The film is said to have cost nearly Rs 20 crore to make. "For us it's a big budget film," says Pritish Nandy, chairman of PNC. The former editor of The Illustrated Weekly and an ex-Rajya Sabha MP, Nandy spoke to Business Standard on the PNC-Balaji alliance and the future plans of the company.

What prompted the strategic alliance with Balaji?

The two companies have two different skill sets. Balaji Telefilms has done very well in the television space. PNC has also been a reasonably successful film company "" it's done the odd ball commercial film.
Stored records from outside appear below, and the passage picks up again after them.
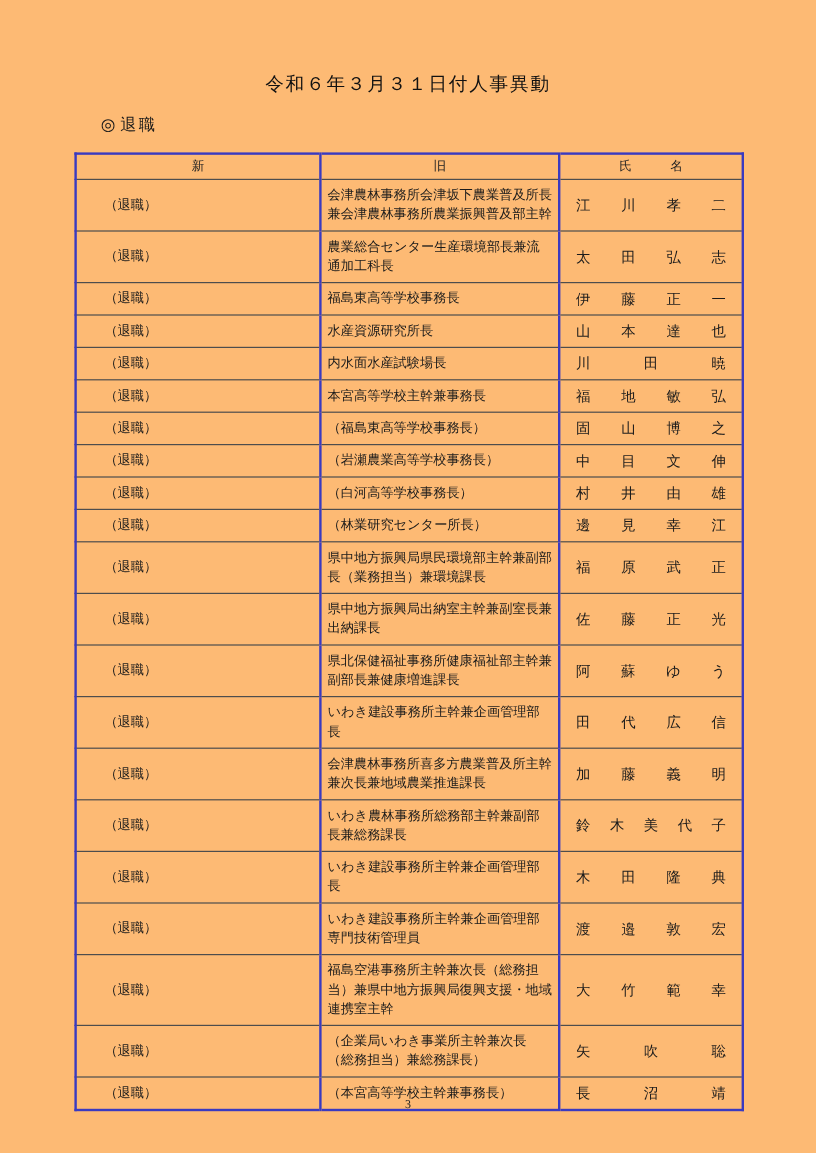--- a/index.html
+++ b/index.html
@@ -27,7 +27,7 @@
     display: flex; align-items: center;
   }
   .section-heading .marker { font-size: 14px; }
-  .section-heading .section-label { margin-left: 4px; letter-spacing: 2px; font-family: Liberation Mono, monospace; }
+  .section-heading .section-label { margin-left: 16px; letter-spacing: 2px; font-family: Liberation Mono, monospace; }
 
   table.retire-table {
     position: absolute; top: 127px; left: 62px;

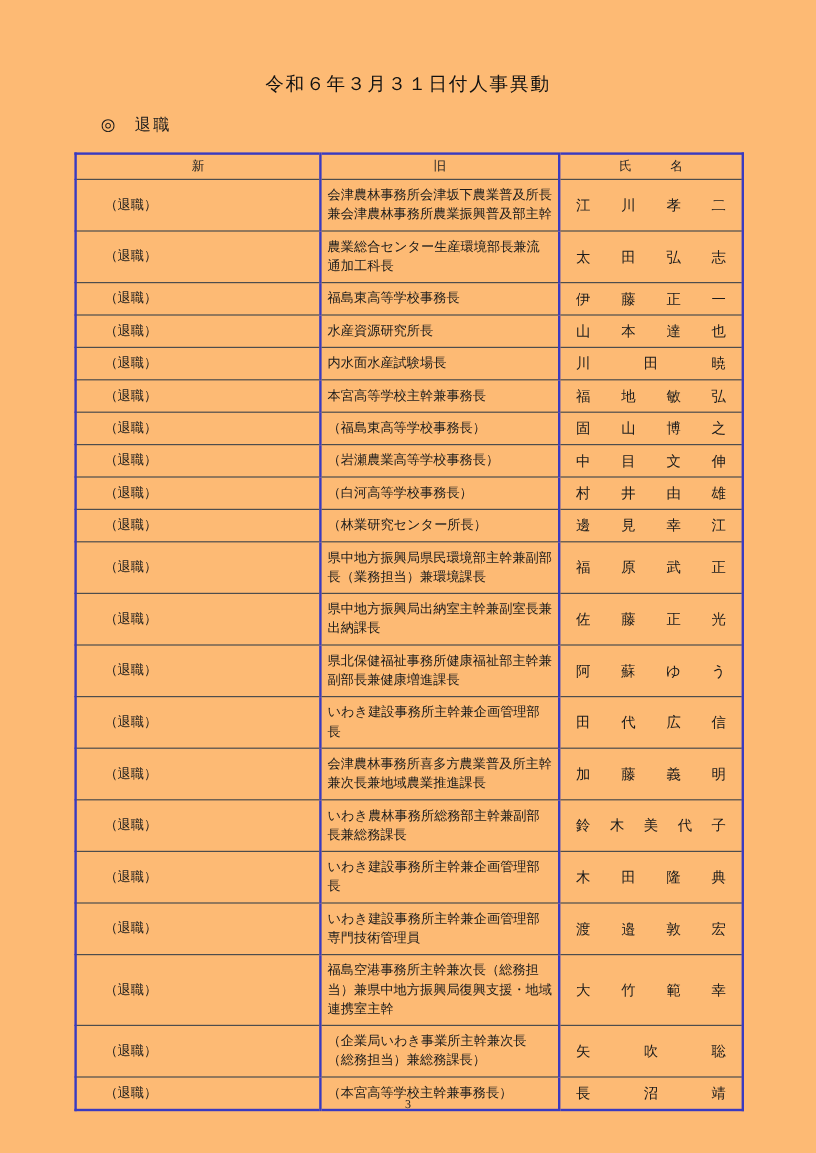--- a/index.html
+++ b/index.html
@@ -58,7 +58,7 @@
     border-bottom: 1px solid #4d4d4d;
     word-break: break-all;
   }
-  .retire-table td.col-new { padding-left: 23px; }
+  .retire-table td.col-new { padding-left: 7px; }
   .retire-table td.col-old { padding-left: 5px; padding-right: 5px; font-family: Liberation Serif, serif; }
   .retire-table td.col-name { font-size: 12px; padding-left: 0; padding-right: 0; }
 

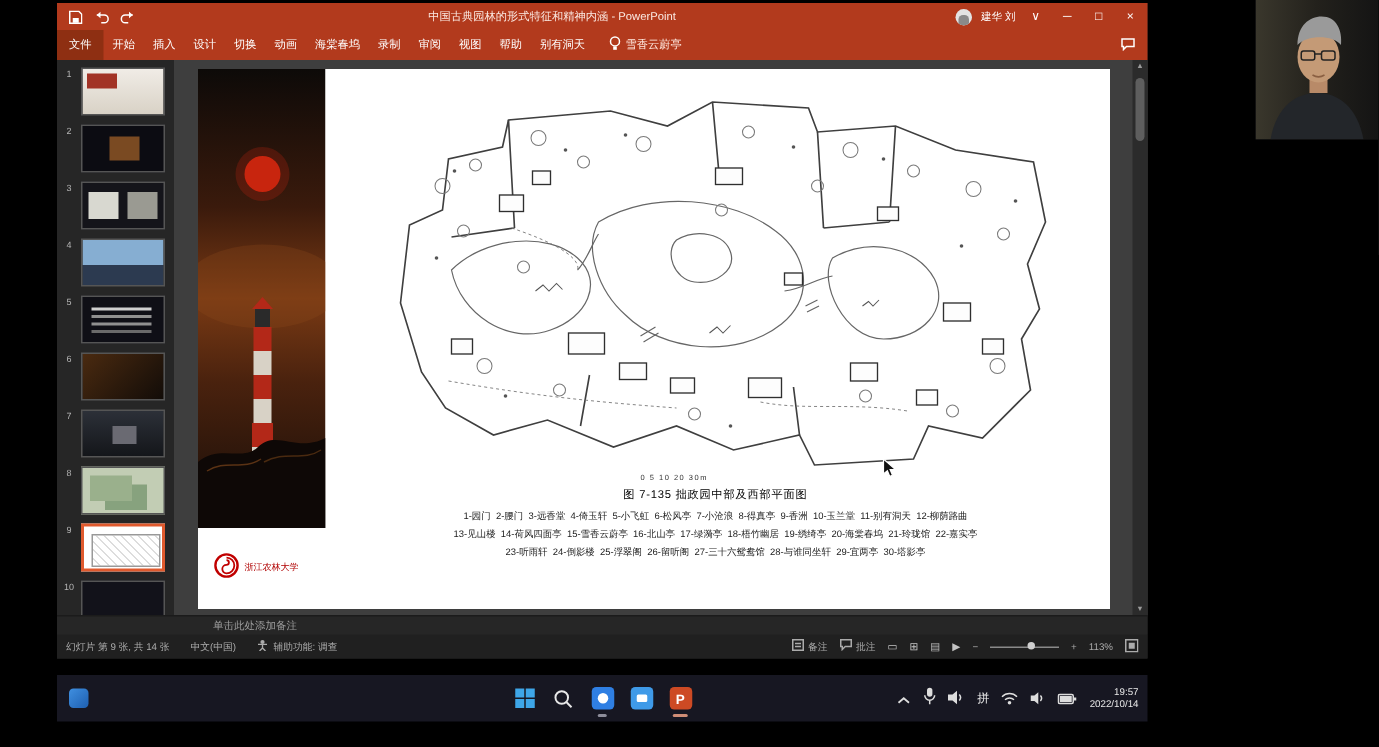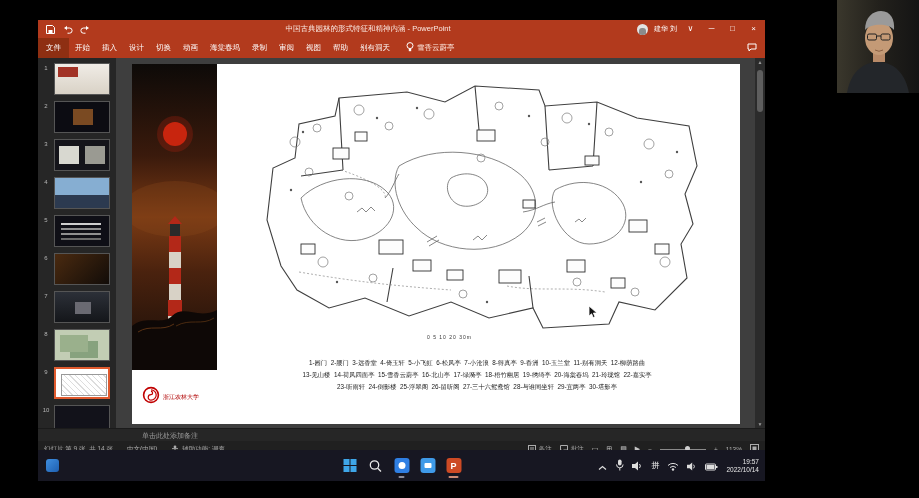--- a/index.html
+++ b/index.html
@@ -7,7 +7,7 @@
   #screen { position:relative; width:919px; height:498px; background:#000; overflow:hidden; }
 
   
-  #ppt { position:absolute; left:38px; top:20px; width:727px; height:437px; background:#262626; }
+  #ppt { position:absolute; left:38px; top:2px; width:727px; height:437px; background:#262626; }
 
   
   #titlebar { position:absolute; left:0; top:0; width:100%; height:18px; background:#b23a1d; display:flex; align-items:center; color:#fff; }

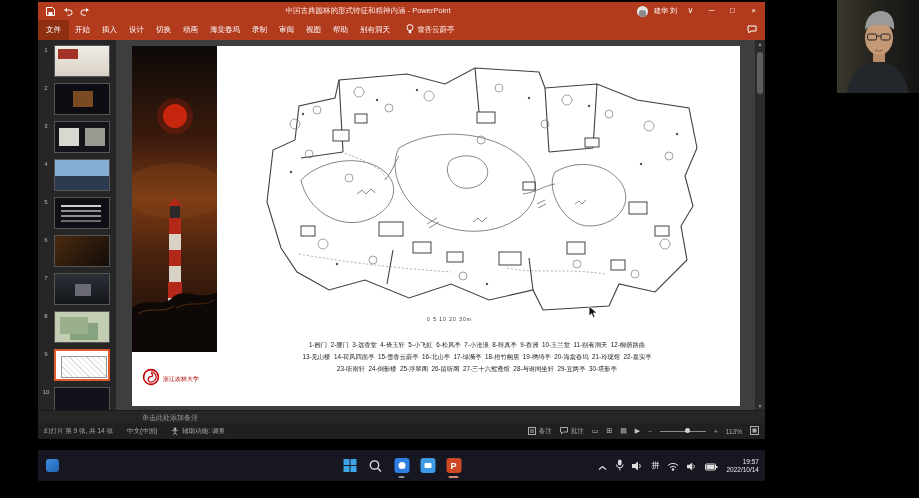--- a/index.html
+++ b/index.html
@@ -320,6 +320,7 @@
         </div>
 
         <span id="scale-label">0 5 10 20 30m</span>
+        <div id="caption">图 7-135  拙政园中部及西部平面图</div>
         <div id="legend">
           <p>1-园门  2-腰门  3-远香堂  4-倚玉轩  5-小飞虹  6-松风亭  7-小沧浪  8-得真亭  9-香洲  10-玉兰堂  11-别有洞天  12-柳荫路曲</p>
           <p>13-见山楼  14-荷风四面亭  15-雪香云蔚亭  16-北山亭  17-绿漪亭  18-梧竹幽居  19-绣绮亭  20-海棠春坞  21-玲珑馆  22-嘉实亭</p>

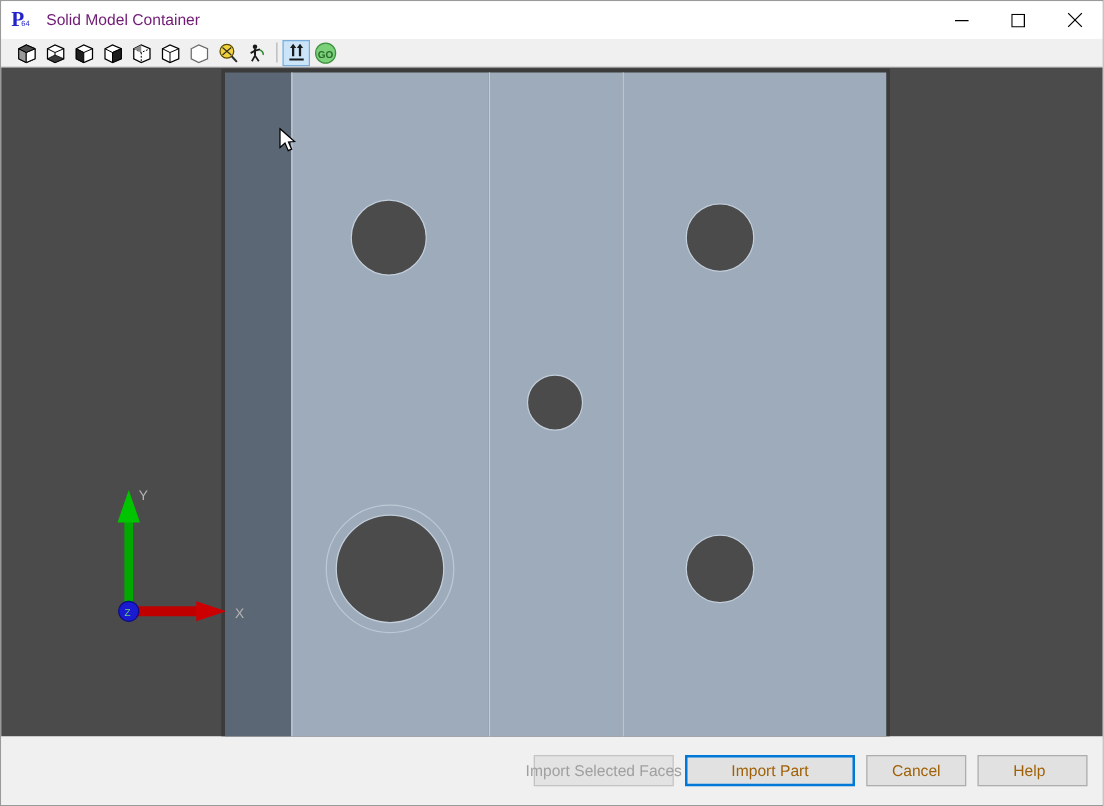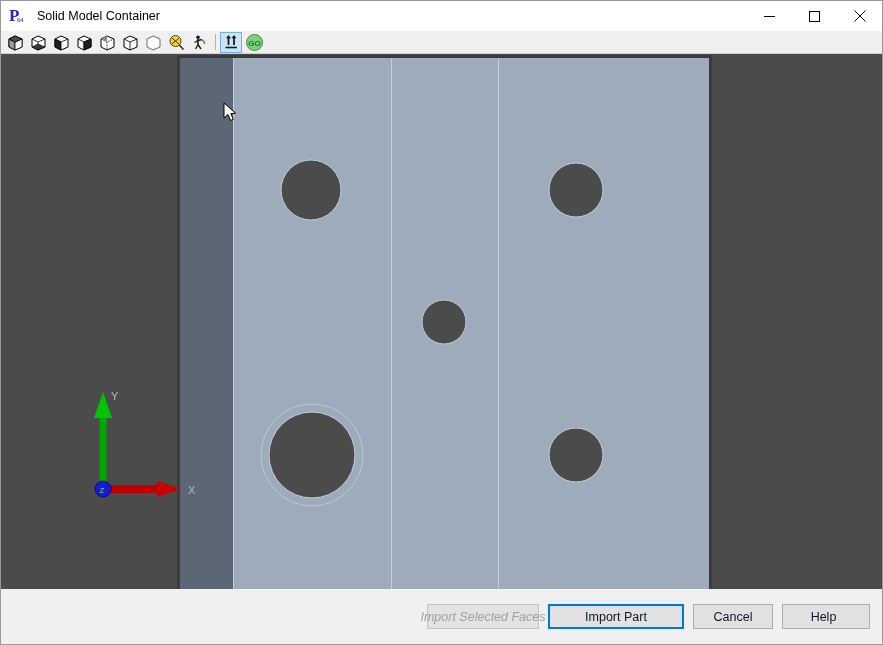--- a/index.html
+++ b/index.html
@@ -46,7 +46,7 @@
     line-height: 6px;
   }
   .title-text {
-    font-size: 12.5px; color: #000000;
+    font-size: 12.5px; color: #701a75;
     line-height: 30px;
     white-space: nowrap;
   }

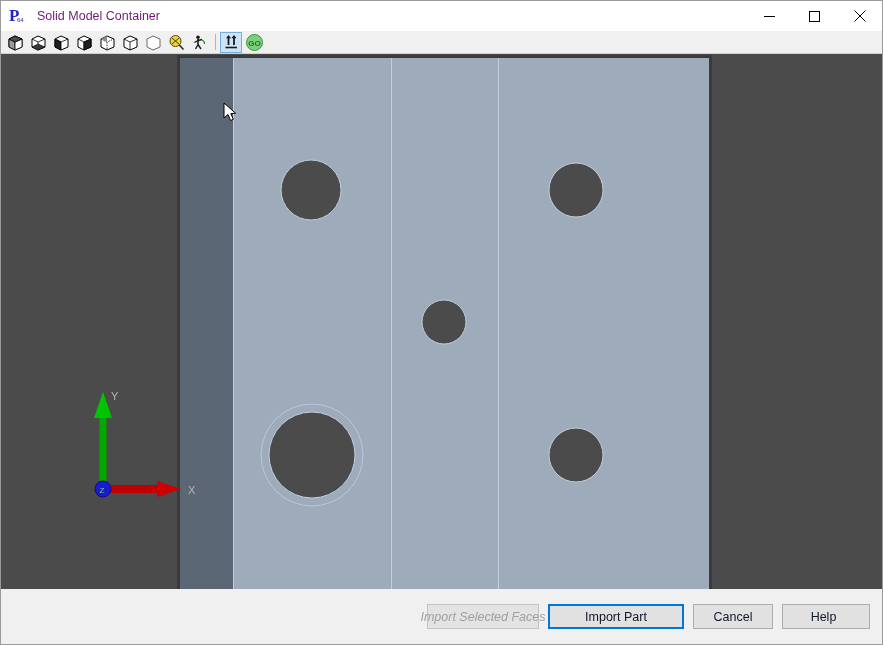--- a/index.html
+++ b/index.html
@@ -66,7 +66,7 @@
     height: 23px; flex: 0 0 23px;
     background: #f0f0f0;
     display: flex; align-items: center;
-    padding-left: 3px;
+    padding-left: 9px;
     border-bottom: 1px solid #d0d0d0;
   }
   .tb-btn {

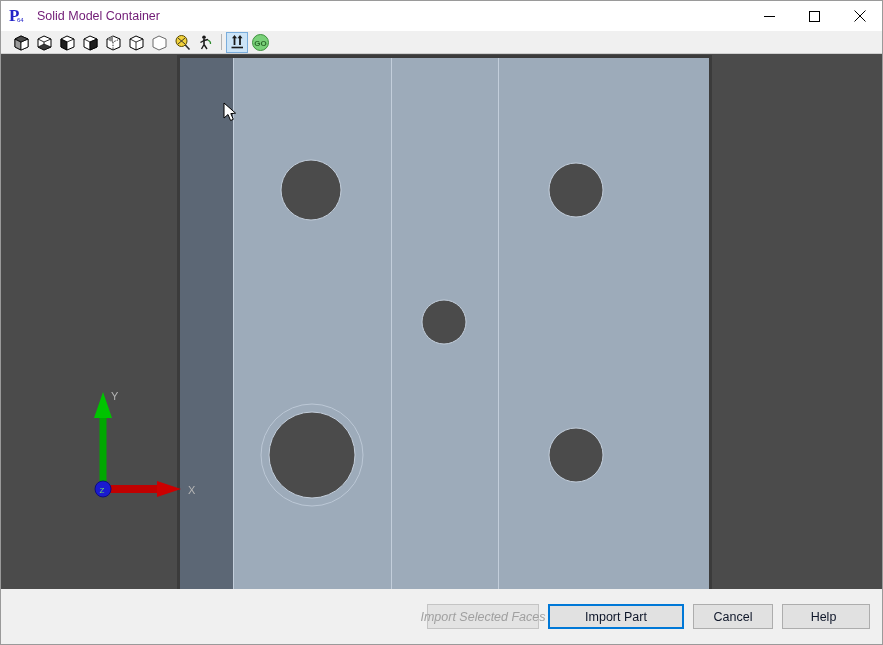--- a/index.html
+++ b/index.html
@@ -123,7 +123,7 @@
   }
   .btn.disabled { color: #a0a0a0; background: #e3e3e3; border-color: #c4c4c4; }
   .btn.default  { border: 2px solid #0078d7; background: #e1e1e1; }
-  .btn.w-import-faces { width: 112px; font-style: italic; }
+  .btn.w-import-faces { width: 112px; }
   .btn.w-import-part  { width: 136px; }
   .btn.w-cancel       { width: 80px; padding-left: 12px; }
   .btn.w-help         { width: 88px; padding-left: 7px; }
Balaji's strength is television reach which is a major constituency for a film today. Revenue from sale of TV rights for a film is seen as a by-product now but my belief is that TV channels will buy films independent of how they do in the market place.

Today television sale is an important part of the recovery of the manufacturing cost of a film. We need to understand that domain space with the help of Balaji.

Has PNC entered such deals before?

No. We have been on our own. But we may look at some co-production deals now.

Why?

Movies are becoming big-budget. Co-productions are useful as companies get away with lower individual investments though they share the profit. All over the world commercial films are co-produced by even up to four to five big film production houses.

Like other film companies, do you plan to get into music and film distribution?

Music distribution is a different play altogether. It is the retail end of the business. Some of my colleagues are getting into the multiplexes business as well which is actually a real estate play. We want to stay in the content zone Creativity and marketing is the raison d'etre of our existence

Which is your next big film and what kind of growth are you expecting for PNC?

Shabd with Sanjay Dutt and Aishwarya Rai is a big budget film for us but we expect to recover the money. There are 7 to 8 films on the floor right now. On a Rs 40 crore turnover our profit is about Rs 5 crore. We could be a Rs 100 crore company in the next two years if we have access to slightly cheaper money.

Hasn't film financing been corporatised?

Not as much as it should have been. Financial institutions still don't have a clue about the nature of the film industry. They are still happy funding factories that they think are the epitome of reliability. I say films are no more or less risky. It is a psychological issue.

The Indian film industry may not grow to its full potential as we never have enough support. It is a Catch 22. When people don't get funding they go for risky money...and then the corporate funding agencies think it is a risky business.

But neither the film companies' nor the TV channels' media stocks are doing too well.

Well, there are a very few listed mediaentertainment companies. And these are all very small with the sole exception of Zee. I think a lot of amalgamation in entertainment is likely.

Meaning?

I expect a lot of buying and selling to happen in this industry. PNC will also buy if it can find a successful player. It is not easy to locate a tiny successful company.